++++ RECORDS SHOWN

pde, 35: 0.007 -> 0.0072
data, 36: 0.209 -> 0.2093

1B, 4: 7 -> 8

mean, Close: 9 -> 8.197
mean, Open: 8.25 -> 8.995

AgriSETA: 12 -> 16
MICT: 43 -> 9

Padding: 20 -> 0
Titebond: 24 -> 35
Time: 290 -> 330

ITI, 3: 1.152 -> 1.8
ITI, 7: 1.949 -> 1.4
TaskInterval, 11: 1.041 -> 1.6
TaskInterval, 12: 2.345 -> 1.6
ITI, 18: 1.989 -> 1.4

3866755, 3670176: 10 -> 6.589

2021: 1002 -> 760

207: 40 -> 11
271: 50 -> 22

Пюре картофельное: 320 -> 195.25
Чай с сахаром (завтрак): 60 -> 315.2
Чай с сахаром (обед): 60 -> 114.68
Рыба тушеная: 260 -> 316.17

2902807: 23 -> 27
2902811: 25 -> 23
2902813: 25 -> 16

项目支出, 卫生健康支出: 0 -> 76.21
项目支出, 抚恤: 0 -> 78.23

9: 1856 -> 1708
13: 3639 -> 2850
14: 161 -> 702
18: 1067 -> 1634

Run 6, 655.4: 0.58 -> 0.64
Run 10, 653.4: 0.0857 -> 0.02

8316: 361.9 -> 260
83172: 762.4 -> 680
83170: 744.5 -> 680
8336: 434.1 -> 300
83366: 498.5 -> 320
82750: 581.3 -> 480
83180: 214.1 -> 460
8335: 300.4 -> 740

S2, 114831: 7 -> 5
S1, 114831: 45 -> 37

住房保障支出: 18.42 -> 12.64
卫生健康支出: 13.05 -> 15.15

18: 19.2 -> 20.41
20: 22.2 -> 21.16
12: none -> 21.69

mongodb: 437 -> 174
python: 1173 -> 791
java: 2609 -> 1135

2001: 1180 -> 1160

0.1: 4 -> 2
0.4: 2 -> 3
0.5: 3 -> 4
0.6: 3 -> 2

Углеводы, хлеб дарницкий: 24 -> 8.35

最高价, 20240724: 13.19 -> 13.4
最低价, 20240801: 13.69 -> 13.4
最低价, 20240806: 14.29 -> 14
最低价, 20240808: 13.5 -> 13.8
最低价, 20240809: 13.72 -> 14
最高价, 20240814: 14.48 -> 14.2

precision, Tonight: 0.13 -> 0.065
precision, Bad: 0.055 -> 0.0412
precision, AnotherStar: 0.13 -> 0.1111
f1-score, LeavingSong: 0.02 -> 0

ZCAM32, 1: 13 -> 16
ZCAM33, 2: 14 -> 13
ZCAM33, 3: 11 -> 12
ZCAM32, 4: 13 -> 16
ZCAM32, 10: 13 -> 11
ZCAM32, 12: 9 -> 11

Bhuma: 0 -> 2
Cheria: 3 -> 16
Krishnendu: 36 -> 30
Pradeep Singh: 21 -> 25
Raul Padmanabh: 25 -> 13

++++++++

EXERCISE GOAL.
Print the material verbatim, all of it.

WRITTEN REPLY.
pde, 35: 0.007 -> 0.0072
data, 36: 0.209 -> 0.2093

1B, 4: 7 -> 8

mean, Close: 9 -> 8.197
mean, Open: 8.25 -> 8.995

AgriSETA: 12 -> 16
MICT: 43 -> 9

Padding: 20 -> 0
Titebond: 24 -> 35
Time: 290 -> 330

ITI, 3: 1.152 -> 1.8
ITI, 7: 1.949 -> 1.4
TaskInterval, 11: 1.041 -> 1.6
TaskInterval, 12: 2.345 -> 1.6
ITI, 18: 1.989 -> 1.4

3866755, 3670176: 10 -> 6.589

2021: 1002 -> 760

207: 40 -> 11
271: 50 -> 22

Пюре картофельное: 320 -> 195.25
Чай с сахаром (завтрак): 60 -> 315.2
Чай с сахаром (обед): 60 -> 114.68
Рыба тушеная: 260 -> 316.17

2902807: 23 -> 27
2902811: 25 -> 23
2902813: 25 -> 16

项目支出, 卫生健康支出: 0 -> 76.21
项目支出, 抚恤: 0 -> 78.23

9: 1856 -> 1708
13: 3639 -> 2850
14: 161 -> 702
18: 1067 -> 1634

Run 6, 655.4: 0.58 -> 0.64
Run 10, 653.4: 0.0857 -> 0.02

8316: 361.9 -> 260
83172: 762.4 -> 680
83170: 744.5 -> 680
8336: 434.1 -> 300
83366: 498.5 -> 320
82750: 581.3 -> 480
83180: 214.1 -> 460
8335: 300.4 -> 740

S2, 114831: 7 -> 5
S1, 114831: 45 -> 37

住房保障支出: 18.42 -> 12.64
卫生健康支出: 13.05 -> 15.15

18: 19.2 -> 20.41
20: 22.2 -> 21.16
12: none -> 21.69

mongodb: 437 -> 174
python: 1173 -> 791
java: 2609 -> 1135

2001: 1180 -> 1160

0.1: 4 -> 2
0.4: 2 -> 3
0.5: 3 -> 4
0.6: 3 -> 2

Углеводы, хлеб дарницкий: 24 -> 8.35

最高价, 20240724: 13.19 -> 13.4
最低价, 20240801: 13.69 -> 13.4
最低价, 20240806: 14.29 -> 14
最低价, 20240808: 13.5 -> 13.8
最低价, 20240809: 13.72 -> 14
最高价, 20240814: 14.48 -> 14.2

precision, Tonight: 0.13 -> 0.065
precision, Bad: 0.055 -> 0.0412
precision, AnotherStar: 0.13 -> 0.1111
f1-score, LeavingSong: 0.02 -> 0

ZCAM32, 1: 13 -> 16
ZCAM33, 2: 14 -> 13
ZCAM33, 3: 11 -> 12
ZCAM32, 4: 13 -> 16
ZCAM32, 10: 13 -> 11
ZCAM32, 12: 9 -> 11

Bhuma: 0 -> 2
Cheria: 3 -> 16
Krishnendu: 36 -> 30
Pradeep Singh: 21 -> 25
Raul Padmanabh: 25 -> 13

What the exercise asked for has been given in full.